Provided data START
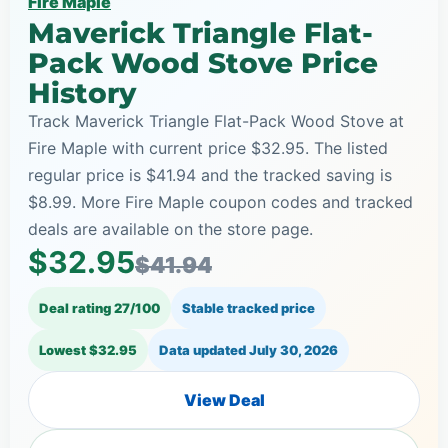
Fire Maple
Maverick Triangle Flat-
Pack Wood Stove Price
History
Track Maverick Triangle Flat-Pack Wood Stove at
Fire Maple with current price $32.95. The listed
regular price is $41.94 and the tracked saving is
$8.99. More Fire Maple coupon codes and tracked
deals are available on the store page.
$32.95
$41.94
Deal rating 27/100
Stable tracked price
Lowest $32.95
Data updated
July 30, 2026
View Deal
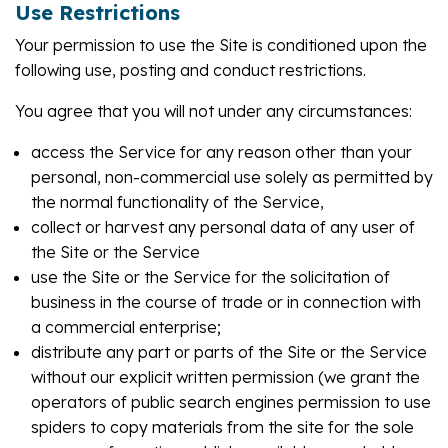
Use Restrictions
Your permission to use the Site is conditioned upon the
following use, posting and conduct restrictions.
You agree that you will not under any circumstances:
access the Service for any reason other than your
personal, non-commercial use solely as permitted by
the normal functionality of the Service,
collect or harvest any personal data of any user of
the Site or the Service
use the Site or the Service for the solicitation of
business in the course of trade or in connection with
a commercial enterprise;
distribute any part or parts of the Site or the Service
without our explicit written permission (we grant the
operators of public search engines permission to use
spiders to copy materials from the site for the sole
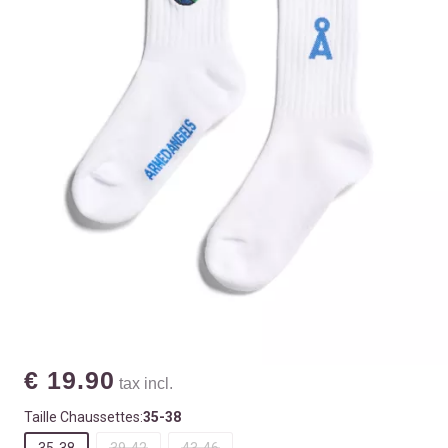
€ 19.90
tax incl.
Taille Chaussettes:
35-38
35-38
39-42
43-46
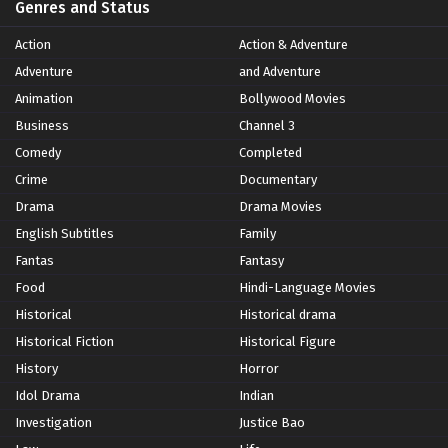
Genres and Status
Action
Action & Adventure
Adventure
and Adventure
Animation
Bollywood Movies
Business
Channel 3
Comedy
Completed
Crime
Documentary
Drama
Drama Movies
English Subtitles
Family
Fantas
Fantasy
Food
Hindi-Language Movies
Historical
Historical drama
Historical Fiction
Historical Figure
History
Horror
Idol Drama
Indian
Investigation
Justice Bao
Provided data END
Provided data START
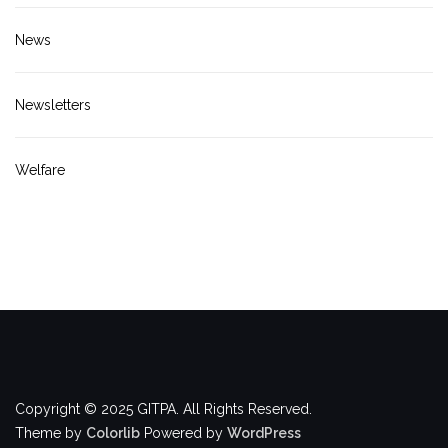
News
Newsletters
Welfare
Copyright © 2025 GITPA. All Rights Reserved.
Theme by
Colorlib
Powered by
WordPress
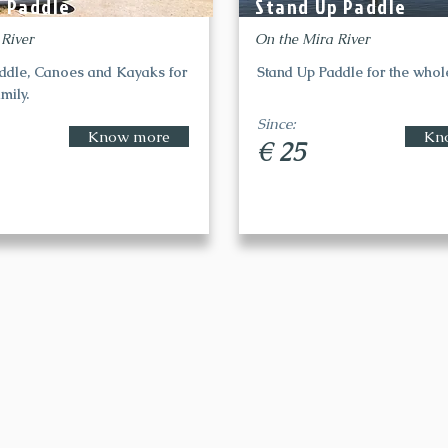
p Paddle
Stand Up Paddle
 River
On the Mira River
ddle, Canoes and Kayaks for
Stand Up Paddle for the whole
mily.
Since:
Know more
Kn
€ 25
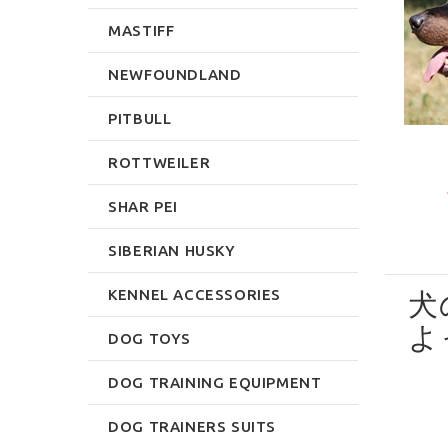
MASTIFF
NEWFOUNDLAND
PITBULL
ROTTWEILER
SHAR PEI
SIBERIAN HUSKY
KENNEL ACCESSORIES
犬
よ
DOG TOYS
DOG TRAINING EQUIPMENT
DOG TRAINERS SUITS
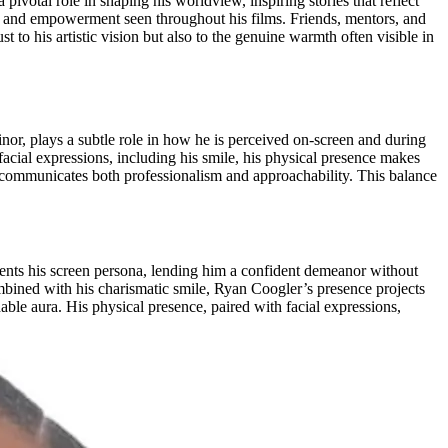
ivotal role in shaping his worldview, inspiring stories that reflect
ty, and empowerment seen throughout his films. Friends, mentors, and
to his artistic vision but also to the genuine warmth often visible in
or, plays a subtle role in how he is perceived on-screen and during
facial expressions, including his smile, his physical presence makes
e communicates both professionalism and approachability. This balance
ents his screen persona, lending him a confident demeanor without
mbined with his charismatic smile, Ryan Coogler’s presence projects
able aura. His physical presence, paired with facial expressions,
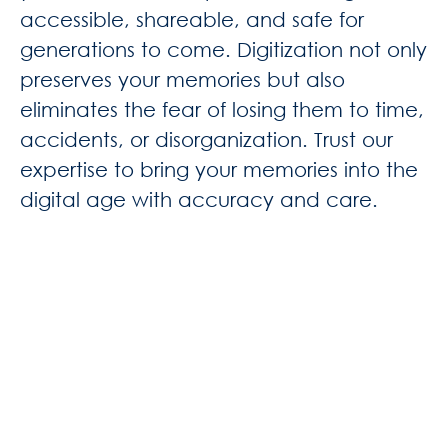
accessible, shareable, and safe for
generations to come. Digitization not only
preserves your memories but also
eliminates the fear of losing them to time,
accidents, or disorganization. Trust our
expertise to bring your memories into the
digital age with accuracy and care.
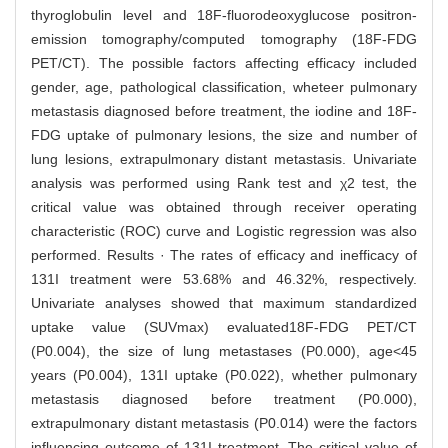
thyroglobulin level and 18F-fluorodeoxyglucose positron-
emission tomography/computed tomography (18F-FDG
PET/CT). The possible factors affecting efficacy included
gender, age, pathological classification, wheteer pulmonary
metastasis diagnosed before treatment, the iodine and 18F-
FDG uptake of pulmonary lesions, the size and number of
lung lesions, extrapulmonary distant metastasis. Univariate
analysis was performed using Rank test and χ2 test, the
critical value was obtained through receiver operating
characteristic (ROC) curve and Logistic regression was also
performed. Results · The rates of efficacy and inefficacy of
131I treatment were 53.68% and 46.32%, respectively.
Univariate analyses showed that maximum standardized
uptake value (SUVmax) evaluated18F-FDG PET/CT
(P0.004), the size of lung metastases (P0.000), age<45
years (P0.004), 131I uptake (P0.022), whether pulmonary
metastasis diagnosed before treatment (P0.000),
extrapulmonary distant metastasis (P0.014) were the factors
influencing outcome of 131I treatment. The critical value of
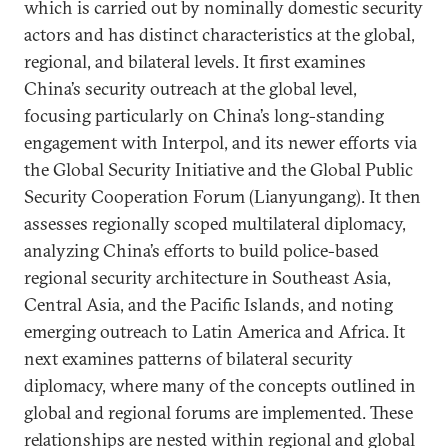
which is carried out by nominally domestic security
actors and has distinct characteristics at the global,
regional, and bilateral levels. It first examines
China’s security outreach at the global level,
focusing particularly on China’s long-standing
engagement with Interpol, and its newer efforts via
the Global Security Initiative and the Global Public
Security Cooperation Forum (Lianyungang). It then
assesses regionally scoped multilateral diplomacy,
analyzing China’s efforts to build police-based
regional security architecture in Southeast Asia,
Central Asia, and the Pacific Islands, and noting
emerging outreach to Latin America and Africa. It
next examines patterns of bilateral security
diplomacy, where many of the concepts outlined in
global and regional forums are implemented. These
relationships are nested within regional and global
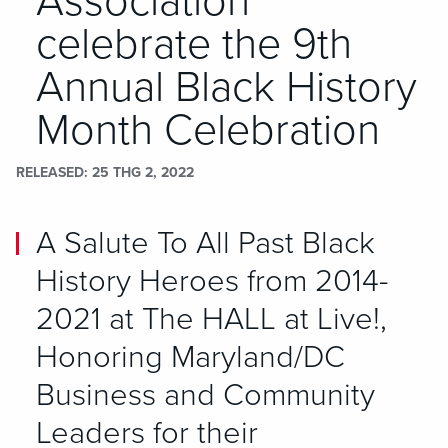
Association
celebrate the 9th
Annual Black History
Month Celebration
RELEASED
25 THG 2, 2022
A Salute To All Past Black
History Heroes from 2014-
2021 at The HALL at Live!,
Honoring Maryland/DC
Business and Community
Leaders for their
Provided data END
Provided data START
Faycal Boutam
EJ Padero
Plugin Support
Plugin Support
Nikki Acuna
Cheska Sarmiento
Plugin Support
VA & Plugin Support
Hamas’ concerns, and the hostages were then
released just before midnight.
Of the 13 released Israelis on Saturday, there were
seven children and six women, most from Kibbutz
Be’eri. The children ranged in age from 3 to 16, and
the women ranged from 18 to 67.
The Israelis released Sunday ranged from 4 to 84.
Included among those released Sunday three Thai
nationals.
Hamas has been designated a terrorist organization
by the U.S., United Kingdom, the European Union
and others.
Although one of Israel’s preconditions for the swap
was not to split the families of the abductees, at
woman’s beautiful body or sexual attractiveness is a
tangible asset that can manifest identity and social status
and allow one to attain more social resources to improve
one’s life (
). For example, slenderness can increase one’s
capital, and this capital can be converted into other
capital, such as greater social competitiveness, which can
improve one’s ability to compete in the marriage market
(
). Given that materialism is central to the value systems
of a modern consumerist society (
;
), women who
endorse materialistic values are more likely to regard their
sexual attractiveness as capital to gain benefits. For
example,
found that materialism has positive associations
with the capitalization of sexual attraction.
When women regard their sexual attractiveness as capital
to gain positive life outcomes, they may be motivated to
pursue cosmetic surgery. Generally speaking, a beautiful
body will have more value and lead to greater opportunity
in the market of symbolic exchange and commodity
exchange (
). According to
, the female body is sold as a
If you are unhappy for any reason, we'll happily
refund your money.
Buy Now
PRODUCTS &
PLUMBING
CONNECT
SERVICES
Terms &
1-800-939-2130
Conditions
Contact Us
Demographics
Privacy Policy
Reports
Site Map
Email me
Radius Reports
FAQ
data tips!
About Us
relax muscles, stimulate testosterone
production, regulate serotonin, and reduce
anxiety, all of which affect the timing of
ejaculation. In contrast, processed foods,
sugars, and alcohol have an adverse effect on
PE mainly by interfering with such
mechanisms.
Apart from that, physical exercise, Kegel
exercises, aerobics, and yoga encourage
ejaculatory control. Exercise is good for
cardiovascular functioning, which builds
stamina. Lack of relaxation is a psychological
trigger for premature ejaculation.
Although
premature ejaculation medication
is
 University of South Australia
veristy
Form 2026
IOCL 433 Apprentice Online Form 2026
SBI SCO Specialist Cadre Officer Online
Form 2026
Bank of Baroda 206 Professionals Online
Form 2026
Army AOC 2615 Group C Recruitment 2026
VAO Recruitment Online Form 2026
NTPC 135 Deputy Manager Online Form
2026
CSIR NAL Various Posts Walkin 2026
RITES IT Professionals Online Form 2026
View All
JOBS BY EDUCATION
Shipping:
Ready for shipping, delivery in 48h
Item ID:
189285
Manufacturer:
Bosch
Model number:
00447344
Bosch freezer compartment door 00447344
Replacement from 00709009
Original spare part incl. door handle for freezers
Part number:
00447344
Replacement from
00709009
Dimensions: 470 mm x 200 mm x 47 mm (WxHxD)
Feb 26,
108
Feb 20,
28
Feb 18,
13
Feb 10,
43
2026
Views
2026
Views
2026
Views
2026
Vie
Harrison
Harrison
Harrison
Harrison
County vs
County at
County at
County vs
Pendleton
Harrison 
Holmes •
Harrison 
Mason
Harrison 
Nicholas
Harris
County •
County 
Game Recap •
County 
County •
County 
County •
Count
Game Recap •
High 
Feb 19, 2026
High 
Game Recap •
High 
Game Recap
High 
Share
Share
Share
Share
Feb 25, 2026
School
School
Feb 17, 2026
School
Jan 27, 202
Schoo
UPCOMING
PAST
Provided data END
About this exercise: Quote the material from the line with "accessible, shareable, and safe for" to the line with "digital age with accuracy and care.".

Your solution:
accessible, shareable, and safe for
generations to come. Digitization not only
preserves your memories but also
eliminates the fear of losing them to time,
accidents, or disorganization. Trust our
expertise to bring your memories into the
digital age with accuracy and care.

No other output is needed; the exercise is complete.